Newport, R.I.
Army and Navy YMCA
50 Washington Square
Since the early 20th century, YMCAs have been gathering places for gay men. Newport‘s Army and Navy YMCA, a Beaux Arts-style building, opened in 1911, and when the fleet was in – Newport was home to an important naval training station – the building was often filled beyond capacity. Here soldiers and sailors could bank, shop at the canteen, and eat a homestyle meal. Activities included swimming, bowling, and jogging (and numerous other “indoor sports,” to be sure). The administrators also showed movies and sponsored cabaret evenings of song and performances.
In his article, “Christian Brotherhood or Sexual Perversion? Homosexual Identities and the Construction of Sexual Boundaries in the World War I Era,” historian George Chauncey relates the story of an official navy investigation in 1919-20 of homosexuality in Newport. Under orders from then-Assistant Secretary of the Navy, Franklin Roosevelt, young enlisted men acted as decoys to entrap homosexuals, gathering information and later testifying before a naval court of inquiry and at several civilian trials. Twenty sailors and sixteen civilians were arrested as a result of the “investigation.”

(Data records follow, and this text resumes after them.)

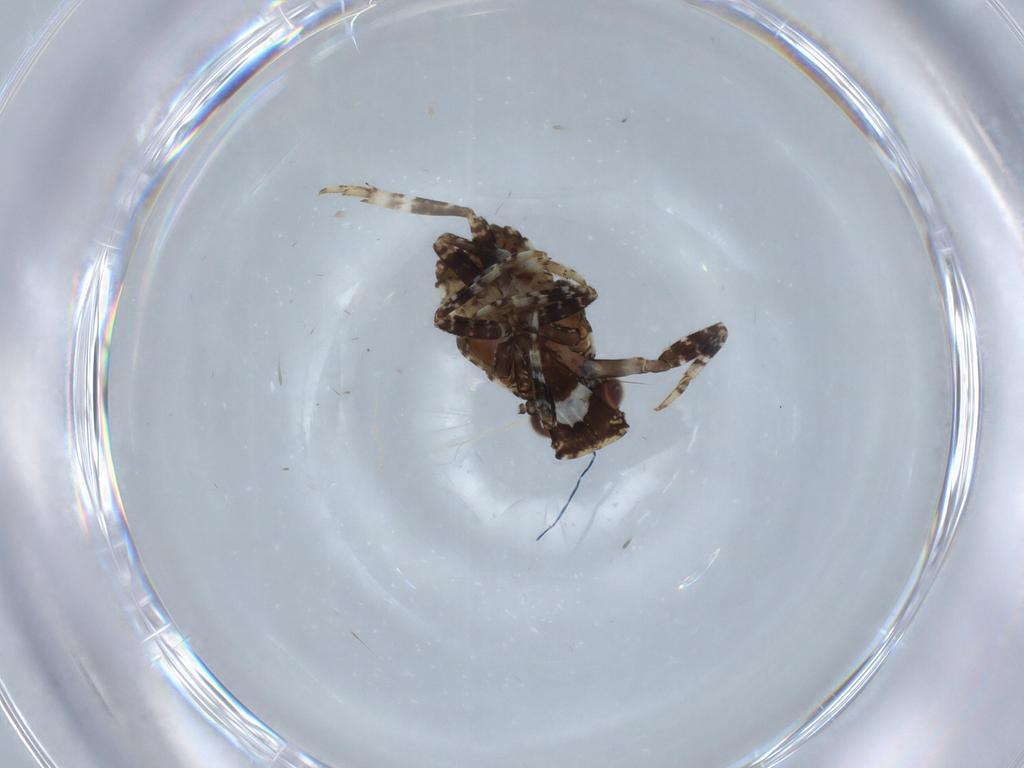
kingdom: Animalia
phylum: Arthropoda
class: Insecta
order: Hemiptera
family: Fulgoridae
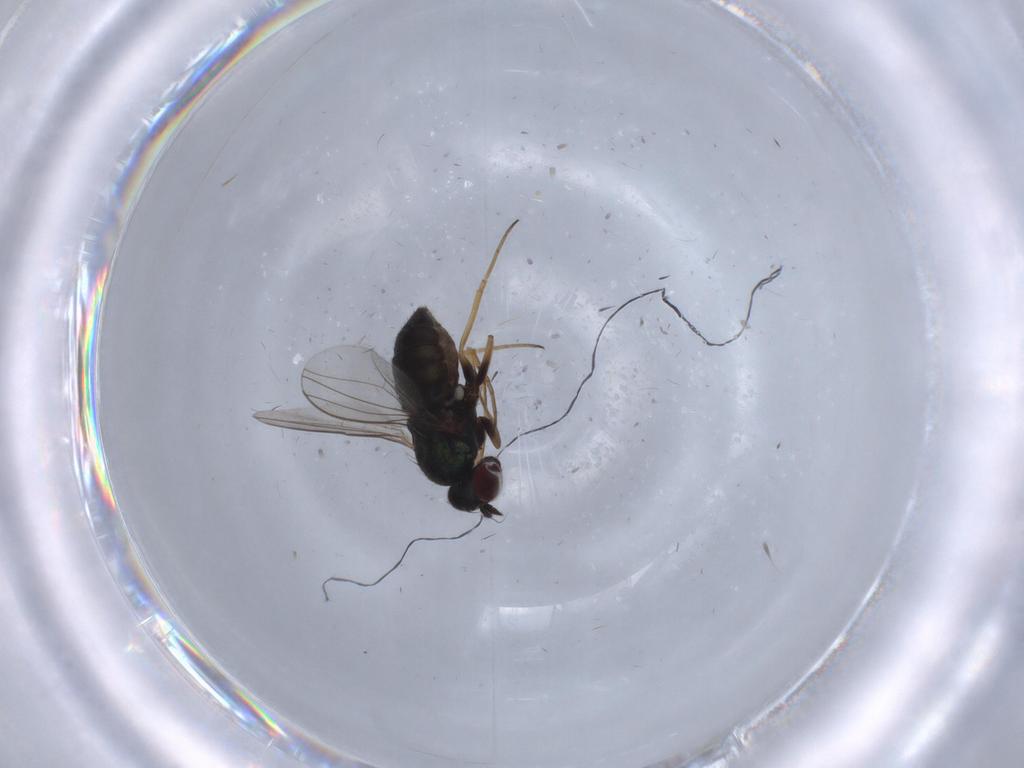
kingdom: Animalia
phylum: Arthropoda
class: Insecta
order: Diptera
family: Dolichopodidae
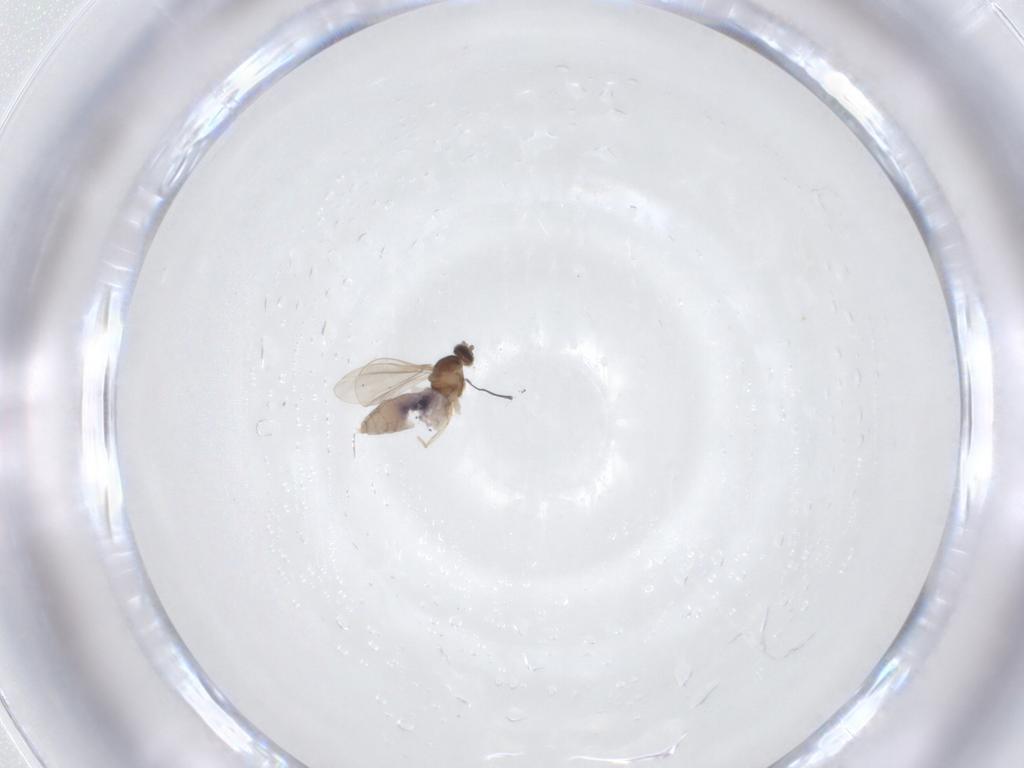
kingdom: Animalia
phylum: Arthropoda
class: Insecta
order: Diptera
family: Cecidomyiidae
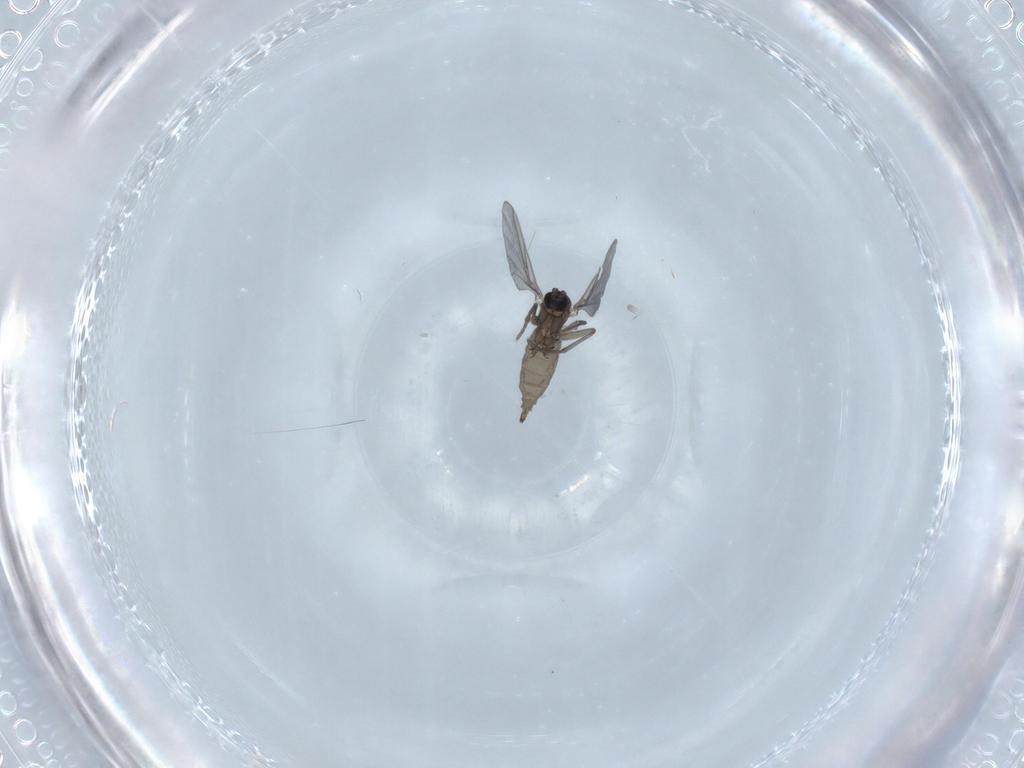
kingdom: Animalia
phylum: Arthropoda
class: Insecta
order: Diptera
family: Sciaridae
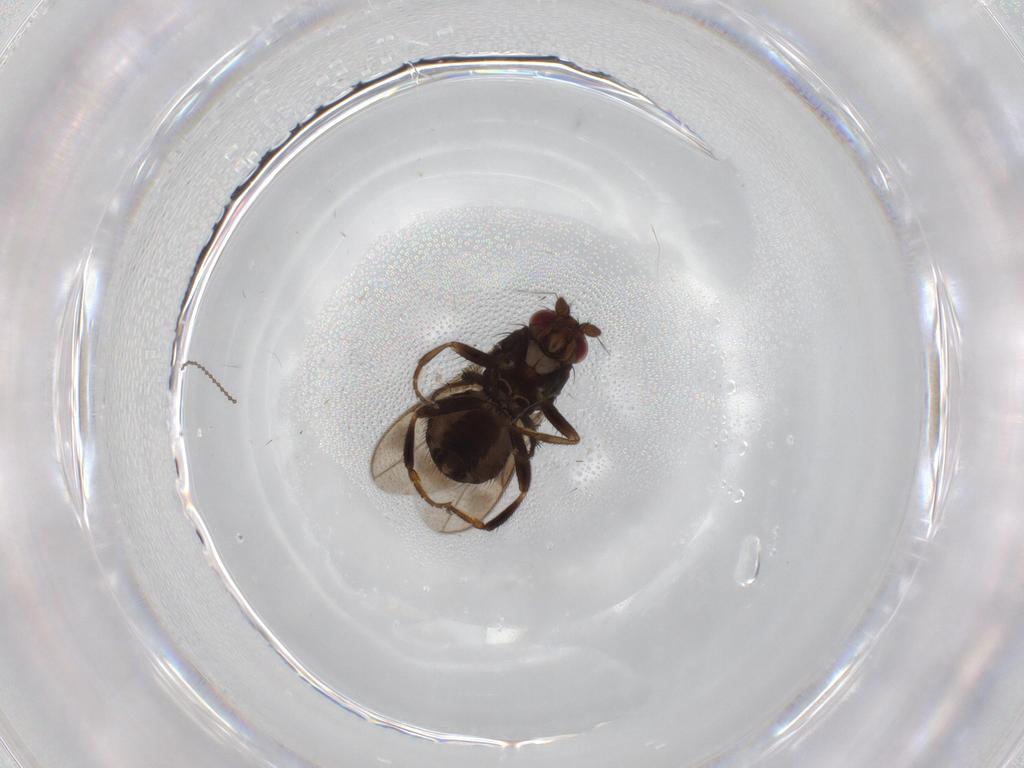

The decoys reported that the YMCA, as well as nearby beaches and wharfs, were havens of homosexual activity. Some gay sailors lived at the Y, while others just rented rooms for the night. “Fagott” [sic] parties, the investigators found, were commonplace at the Y in the evenings. The gay men who frequented the Y also engaged in homosexual activities in other cities and maintained contacts with gay men in New York, Providence, and Fall River. But, Chauncey found, in addition to the men who identified as “queer,” there were men who regularly enjoyed homosexual sex but thought of themselves as heterosexual.
Newport‘s YMCA reached its peak in 1951, during the Korean War. When the Navy began downsizing during the Nixon administration, attendance at the Y fell off, and it was closed in 1973. It is now an apartment building for low-income residents.
“The Army and Navy Y.M.C.A. was the headquarters of all cocksuckers [in] the early part of the evening…. everybody who sat around there in the evening…knew it.”